• What you will do: Take every line from the data that has the word "Unauthorized" in it.

• Input data:
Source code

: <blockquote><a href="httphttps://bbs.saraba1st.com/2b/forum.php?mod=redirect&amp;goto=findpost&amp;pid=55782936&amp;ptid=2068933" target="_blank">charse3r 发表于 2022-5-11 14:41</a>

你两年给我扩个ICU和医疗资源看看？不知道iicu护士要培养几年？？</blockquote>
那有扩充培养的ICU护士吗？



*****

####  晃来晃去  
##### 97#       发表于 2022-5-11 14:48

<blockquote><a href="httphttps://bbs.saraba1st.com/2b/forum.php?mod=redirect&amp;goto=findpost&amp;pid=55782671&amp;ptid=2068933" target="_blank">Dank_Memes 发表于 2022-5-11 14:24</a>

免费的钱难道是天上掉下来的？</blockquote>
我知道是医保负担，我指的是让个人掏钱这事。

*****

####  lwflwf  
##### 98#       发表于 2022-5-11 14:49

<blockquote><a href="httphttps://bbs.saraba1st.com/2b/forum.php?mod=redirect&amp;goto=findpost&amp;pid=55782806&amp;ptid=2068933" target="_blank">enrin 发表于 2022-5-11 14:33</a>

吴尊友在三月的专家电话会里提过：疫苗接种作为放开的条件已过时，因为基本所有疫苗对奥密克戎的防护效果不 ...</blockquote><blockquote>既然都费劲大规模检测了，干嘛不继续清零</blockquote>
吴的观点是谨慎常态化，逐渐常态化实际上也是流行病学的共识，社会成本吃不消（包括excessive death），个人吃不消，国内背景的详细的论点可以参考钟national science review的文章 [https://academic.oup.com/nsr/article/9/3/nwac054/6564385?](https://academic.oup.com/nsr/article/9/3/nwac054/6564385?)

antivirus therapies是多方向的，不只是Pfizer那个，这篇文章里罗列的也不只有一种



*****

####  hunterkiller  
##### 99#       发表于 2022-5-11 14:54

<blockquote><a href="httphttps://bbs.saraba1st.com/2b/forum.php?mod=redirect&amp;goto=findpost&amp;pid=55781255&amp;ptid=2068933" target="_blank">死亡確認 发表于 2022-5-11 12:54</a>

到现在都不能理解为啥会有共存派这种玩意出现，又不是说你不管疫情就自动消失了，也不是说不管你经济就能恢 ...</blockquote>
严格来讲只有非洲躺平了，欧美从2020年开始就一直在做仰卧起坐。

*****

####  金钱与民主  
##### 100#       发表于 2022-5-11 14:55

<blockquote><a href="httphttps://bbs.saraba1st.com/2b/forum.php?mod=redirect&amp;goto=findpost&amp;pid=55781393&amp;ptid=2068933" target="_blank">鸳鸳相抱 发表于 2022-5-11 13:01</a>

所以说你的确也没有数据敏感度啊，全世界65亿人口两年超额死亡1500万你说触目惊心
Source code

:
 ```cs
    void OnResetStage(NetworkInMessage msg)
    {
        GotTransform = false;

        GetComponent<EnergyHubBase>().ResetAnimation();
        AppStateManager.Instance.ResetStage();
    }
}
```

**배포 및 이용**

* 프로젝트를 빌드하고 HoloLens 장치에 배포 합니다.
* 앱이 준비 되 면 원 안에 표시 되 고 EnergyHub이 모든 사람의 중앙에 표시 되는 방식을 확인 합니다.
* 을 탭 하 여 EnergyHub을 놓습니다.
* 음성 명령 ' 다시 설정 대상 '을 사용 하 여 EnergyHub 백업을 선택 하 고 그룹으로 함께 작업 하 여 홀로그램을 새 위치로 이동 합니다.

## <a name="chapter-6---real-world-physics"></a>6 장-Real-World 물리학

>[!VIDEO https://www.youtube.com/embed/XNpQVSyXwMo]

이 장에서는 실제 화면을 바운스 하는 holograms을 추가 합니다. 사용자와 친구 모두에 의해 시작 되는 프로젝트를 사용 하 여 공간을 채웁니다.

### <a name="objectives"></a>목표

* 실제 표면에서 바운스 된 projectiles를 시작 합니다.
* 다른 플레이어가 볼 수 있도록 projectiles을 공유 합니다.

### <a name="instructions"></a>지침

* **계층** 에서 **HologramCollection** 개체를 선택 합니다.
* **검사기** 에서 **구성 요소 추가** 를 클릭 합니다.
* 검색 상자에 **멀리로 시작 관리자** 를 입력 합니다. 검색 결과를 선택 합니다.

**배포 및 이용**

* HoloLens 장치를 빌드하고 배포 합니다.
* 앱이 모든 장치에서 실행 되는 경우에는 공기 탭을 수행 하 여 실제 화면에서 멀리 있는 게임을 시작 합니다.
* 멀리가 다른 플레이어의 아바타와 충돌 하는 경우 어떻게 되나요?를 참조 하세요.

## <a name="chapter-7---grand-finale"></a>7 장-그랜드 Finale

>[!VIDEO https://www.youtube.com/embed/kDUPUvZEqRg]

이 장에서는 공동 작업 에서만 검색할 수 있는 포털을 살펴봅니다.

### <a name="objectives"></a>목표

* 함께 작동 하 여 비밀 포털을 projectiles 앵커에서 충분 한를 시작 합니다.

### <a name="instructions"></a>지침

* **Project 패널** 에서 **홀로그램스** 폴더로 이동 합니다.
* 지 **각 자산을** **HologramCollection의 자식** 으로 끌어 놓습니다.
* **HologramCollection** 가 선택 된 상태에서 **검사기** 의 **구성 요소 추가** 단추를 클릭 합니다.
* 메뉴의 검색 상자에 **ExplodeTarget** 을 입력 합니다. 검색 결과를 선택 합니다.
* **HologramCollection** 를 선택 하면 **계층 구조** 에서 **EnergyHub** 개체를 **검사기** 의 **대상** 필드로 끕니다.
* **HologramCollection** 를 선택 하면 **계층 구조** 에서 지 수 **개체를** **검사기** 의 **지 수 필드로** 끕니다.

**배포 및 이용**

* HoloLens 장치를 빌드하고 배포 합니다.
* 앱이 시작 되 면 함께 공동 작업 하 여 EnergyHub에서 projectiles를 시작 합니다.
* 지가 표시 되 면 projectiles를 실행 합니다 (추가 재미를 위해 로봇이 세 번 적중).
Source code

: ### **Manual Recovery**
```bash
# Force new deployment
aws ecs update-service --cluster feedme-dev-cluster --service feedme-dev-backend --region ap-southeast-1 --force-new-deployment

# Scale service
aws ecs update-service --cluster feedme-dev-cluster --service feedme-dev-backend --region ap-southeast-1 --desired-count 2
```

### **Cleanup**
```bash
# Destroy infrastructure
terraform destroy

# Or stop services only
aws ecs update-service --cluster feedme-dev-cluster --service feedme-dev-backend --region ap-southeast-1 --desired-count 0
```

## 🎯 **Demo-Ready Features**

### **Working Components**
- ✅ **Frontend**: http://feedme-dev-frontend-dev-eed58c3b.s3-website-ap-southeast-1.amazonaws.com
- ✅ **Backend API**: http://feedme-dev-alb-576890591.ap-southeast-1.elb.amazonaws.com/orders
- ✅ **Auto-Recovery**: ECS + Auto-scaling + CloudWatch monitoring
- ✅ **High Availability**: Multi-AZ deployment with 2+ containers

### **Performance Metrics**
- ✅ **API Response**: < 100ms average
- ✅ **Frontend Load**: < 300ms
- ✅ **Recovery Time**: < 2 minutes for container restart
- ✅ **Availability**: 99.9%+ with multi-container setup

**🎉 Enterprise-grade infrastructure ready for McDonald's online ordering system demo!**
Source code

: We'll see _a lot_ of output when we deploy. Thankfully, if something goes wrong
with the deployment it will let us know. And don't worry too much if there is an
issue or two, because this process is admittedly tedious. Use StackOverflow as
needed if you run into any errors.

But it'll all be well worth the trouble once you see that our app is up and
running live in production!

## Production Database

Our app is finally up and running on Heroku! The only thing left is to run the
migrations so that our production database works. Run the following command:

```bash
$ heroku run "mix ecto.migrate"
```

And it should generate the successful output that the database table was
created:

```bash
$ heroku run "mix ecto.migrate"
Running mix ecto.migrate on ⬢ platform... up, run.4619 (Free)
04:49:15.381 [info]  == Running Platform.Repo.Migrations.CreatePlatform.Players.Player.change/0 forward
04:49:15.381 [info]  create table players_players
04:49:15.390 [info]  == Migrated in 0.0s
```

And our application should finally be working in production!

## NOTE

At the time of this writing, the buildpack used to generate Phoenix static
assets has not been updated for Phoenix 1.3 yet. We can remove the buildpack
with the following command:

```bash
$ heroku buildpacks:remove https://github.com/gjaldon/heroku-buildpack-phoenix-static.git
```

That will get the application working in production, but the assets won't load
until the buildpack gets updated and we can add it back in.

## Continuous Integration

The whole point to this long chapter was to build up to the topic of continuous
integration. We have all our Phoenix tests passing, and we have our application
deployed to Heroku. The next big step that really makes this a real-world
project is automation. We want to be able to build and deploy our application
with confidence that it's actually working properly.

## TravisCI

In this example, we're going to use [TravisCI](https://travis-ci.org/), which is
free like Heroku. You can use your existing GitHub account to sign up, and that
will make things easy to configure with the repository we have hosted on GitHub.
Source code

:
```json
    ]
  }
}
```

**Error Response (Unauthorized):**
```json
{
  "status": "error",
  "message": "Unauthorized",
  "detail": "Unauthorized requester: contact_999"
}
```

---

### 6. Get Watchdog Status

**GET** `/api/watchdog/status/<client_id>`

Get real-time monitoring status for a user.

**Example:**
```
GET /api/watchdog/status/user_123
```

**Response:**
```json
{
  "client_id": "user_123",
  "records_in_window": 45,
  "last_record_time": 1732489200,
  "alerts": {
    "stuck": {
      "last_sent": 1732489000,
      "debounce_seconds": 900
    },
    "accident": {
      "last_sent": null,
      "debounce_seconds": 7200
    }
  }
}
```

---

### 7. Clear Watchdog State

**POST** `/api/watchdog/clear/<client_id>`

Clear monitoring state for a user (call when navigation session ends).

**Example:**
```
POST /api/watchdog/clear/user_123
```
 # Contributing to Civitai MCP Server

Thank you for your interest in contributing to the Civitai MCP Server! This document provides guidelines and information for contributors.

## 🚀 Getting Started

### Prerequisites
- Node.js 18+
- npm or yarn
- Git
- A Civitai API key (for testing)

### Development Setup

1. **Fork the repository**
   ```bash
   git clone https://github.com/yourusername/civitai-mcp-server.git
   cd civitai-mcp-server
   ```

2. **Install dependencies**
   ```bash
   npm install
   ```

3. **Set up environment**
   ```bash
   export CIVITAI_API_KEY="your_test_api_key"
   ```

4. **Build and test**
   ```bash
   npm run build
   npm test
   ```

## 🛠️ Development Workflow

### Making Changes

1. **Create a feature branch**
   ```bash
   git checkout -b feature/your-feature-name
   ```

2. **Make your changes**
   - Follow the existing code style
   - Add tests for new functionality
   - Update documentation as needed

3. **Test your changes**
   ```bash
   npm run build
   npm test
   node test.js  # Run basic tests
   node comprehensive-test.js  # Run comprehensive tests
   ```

• Exercise response:
**Error Response (Unauthorized):**
  "message": "Unauthorized",
  "detail": "Unauthorized requester: contact_999"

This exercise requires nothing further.